Le livre de Stora et Renaud de Rochebrune pointe- en en bonifiant la portée/résonance – une autre page footballistique algérienne. Les deux auteurs y refont le match, mais un match différent de celui qui a mis aux prises, dimanche soir à Blida. Fennecs aux Lions Indomptables.

Dans le match revisité par Stora/de Rochebrune, il n’est pas question — comme à Blida — d’un challenge consistant à s’adjuger le sésame pour Russie 2018. L’enjeu est autrement plus décisif, autrement plus capital pour l’Algérie : l’usage du ballon rond et de sa caisse de résonance au service de l’Algérie en guerre.

Le duo Stora-de Rochebrune refait le match en moins de 90 minutes. Une poignée de minutes, le temps de donner à lire quatre pages (125-128). Amplement suffisant pour faire valoir comment une bande de footballeurs s’est reconvertie, balle « diplomatique » au pied, en un bataillon (pacifique) de combattants.

Lu sous un angle footballistique, « La Guerre d’Algérie vue par les Algériens » a le mérite de souligner la portée de l’évasion spectaculaire du 13 avril 1958 qui a fait « siffler » les téléscripteurs des agences de presse internationale.

Voulus par les deux auteurs comme une remise en perspective de la guerre d’indépendance algérienne et le réexamen de son long feuilleton à travers une sommes de dates fondatrices/décisives, les deux tomes « revisitent » le combat des Algériens en en fixant des séquences chronologiques emblématiques/lourdes.

Une grande portée

La date du 13 avril 1958 et son prolongement diplomatico-footballistique en fait partie. Entre la bataille d’Alger et l’indépendance sur fond de luttes fratricides entre frères d’armes, l’évasion des footballeurs « Français musulmans d’Algérie » y occupe une place importante.

« Pour remonter le moral de la population (algérienne) qui, en cette période indécise, risque de se détourner quelque peu de son combat, le FLN peut aussi compter pendant cette difficile année 1958 sur un ATOUT INÉDIT et apte à susciter l’adhésion populaire : la création d’une équipe de football de très haut niveau, soulignent Stora et Renaud de Rochebrune.

Celle-ci portera désormais les couleurs du FLN et fera acclamer son drapeau dans les stades tout autour de la planète malgré le refus de la Fédération internationale, la FIFA, de la reconnaître comme membre représentant un pays ».
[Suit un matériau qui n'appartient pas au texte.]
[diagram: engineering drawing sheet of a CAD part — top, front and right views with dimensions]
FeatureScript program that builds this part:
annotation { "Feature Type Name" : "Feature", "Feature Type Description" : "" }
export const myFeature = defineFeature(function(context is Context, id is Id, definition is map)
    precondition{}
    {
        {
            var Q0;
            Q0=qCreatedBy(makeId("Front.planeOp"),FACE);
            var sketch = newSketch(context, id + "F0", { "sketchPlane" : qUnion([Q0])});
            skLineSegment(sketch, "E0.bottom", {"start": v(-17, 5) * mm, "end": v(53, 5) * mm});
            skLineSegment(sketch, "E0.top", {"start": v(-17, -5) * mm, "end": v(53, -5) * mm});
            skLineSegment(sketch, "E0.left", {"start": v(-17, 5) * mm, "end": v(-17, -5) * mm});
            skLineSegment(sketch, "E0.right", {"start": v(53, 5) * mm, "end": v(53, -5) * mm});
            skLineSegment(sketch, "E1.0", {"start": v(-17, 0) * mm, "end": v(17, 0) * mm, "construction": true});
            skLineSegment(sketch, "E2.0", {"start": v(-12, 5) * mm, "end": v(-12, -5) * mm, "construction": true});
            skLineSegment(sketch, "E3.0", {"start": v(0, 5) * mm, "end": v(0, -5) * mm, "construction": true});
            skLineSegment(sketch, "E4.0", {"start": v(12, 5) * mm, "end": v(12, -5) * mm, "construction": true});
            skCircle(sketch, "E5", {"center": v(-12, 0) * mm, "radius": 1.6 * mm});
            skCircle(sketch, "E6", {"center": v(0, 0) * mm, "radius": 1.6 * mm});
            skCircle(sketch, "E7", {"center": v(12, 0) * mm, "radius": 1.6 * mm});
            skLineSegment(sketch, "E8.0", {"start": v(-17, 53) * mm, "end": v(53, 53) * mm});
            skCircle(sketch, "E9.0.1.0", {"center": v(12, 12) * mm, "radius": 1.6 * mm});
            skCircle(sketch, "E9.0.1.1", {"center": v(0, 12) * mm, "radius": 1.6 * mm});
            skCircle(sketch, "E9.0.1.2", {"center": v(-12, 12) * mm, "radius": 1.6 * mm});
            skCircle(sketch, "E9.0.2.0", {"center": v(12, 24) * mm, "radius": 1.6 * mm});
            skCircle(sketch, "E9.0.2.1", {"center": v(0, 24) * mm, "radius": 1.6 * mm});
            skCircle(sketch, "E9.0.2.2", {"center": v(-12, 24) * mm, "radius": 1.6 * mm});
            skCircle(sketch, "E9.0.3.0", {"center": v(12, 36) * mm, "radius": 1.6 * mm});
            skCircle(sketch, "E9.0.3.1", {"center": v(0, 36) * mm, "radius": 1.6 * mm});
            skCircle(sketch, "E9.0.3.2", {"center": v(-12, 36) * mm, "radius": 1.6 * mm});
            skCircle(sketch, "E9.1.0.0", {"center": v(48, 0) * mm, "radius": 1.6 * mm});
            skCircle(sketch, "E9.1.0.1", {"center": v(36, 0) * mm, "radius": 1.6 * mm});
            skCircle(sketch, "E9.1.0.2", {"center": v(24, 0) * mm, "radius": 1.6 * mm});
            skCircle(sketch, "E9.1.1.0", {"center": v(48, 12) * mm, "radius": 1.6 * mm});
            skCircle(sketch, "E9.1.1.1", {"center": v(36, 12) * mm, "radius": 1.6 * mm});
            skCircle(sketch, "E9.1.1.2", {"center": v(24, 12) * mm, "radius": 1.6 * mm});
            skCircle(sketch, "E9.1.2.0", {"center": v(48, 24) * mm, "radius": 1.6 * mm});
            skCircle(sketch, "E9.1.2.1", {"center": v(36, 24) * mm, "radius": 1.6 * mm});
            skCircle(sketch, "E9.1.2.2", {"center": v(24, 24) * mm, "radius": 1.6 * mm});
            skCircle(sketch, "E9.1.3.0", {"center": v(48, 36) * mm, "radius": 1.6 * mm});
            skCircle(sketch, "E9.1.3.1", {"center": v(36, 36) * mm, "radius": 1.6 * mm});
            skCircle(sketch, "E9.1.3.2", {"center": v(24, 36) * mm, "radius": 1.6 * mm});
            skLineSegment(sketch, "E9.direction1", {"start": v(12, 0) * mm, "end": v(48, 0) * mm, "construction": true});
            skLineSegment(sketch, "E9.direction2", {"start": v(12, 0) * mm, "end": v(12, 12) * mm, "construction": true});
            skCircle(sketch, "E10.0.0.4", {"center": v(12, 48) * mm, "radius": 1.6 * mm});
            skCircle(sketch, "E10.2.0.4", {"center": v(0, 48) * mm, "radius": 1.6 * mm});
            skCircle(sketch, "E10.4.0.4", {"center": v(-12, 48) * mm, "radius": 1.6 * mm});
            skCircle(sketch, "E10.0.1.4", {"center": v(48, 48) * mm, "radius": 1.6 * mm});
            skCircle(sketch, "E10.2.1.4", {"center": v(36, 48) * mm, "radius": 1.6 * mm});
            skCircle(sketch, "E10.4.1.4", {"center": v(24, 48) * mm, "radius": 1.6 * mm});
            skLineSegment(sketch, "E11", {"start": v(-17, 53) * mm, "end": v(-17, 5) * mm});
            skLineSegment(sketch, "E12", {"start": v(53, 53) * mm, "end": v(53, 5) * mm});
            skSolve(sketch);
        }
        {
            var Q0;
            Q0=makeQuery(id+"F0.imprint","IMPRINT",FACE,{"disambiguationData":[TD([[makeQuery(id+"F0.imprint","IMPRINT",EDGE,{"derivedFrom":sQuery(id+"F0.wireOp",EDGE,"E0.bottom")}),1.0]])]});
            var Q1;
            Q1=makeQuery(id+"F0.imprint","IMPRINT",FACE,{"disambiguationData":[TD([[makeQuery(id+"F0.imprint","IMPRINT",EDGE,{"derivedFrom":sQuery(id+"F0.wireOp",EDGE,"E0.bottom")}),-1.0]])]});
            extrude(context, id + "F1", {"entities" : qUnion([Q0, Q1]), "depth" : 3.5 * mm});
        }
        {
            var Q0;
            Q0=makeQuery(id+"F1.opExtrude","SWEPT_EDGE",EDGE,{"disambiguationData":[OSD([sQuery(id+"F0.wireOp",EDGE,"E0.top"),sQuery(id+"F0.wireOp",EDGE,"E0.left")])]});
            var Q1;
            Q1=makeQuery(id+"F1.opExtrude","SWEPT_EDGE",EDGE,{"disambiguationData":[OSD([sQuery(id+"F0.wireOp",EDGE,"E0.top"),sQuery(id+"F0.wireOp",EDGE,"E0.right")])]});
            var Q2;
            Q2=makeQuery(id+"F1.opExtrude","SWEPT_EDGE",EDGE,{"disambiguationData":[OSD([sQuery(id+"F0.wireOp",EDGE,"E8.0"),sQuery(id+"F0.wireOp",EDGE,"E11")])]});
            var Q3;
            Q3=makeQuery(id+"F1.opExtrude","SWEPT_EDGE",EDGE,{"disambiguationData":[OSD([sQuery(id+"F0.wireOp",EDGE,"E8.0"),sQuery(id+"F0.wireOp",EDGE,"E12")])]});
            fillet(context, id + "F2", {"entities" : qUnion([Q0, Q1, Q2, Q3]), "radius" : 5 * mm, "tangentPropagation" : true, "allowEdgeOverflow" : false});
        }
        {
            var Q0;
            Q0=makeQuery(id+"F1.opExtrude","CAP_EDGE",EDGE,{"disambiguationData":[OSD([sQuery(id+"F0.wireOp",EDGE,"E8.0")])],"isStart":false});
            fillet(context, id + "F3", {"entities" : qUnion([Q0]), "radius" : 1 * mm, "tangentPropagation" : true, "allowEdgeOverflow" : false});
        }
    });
Les travaux historiques et les recherches n’ayant pas encore permis de savoir « avec certitude » l’identité de l’acteur qui « a eu le premier l’idée de ce coup de pouce au FLN ». Ce dont ils sont sûrs cependant : l’évasion spectaculaire des footballeurs « FMA » et la mise sur pied de l’équipe de l’Algérie combattante ont servi de véritable caisse de résonance au service de la Révolution. « Le coup de pouce s’avérera un remarquable coup de communication ».

Ferhat Abbas : « Ils ont fait gagner des années à la cause de l’indépendance »

Accueillis en Suisse par Ferhat Abbas — qui n’est pas encore président du GPRA –, les membres d’un des groupes déserteurs sont salués par le futur Président. « Il leur dit qu’ils ont fait gagner des années à la cause de l’indépendance », notent les auteurs en rappelant une rencontre – malheureusement –sans images.

« Couronnée de succès », la mise sur pied de l’équipe du FLN — une « initiative pacifique » — « peut apparaître comme un symbole de la nouvelle étape dans laquelle est entrée la guerre en 1958 ». Et pour cause : avec l’arrivée du général de Gaule à la tête de l’Exécutif, « il est définitivement clair que l’issue du conflit ne sera pas décidé par le seul recours aux armes.

De Gaulle, le recensement de ses déclarations publiques comme privées le prouve, en est déjà certainement persuadé. Pour l’Armée de Libération Nationale, c’est devenu une évidence : c’est bien par la négociation que tout se réglera et la position du FLN au niveau international jouera à cet égard un rôle essentiel (…) Le temps des armes n’est donc pas dépassé pour autant, même si le temps de la politique va désormais prendre toute sa place ».

À coup de tournées à succès et à coup d’audiences médiatiques avec des figures de la vie internationale au rang desquels Ho Chi Minh et Giap, l’équipe du FLN sera partie prenante du « temps de la politique ».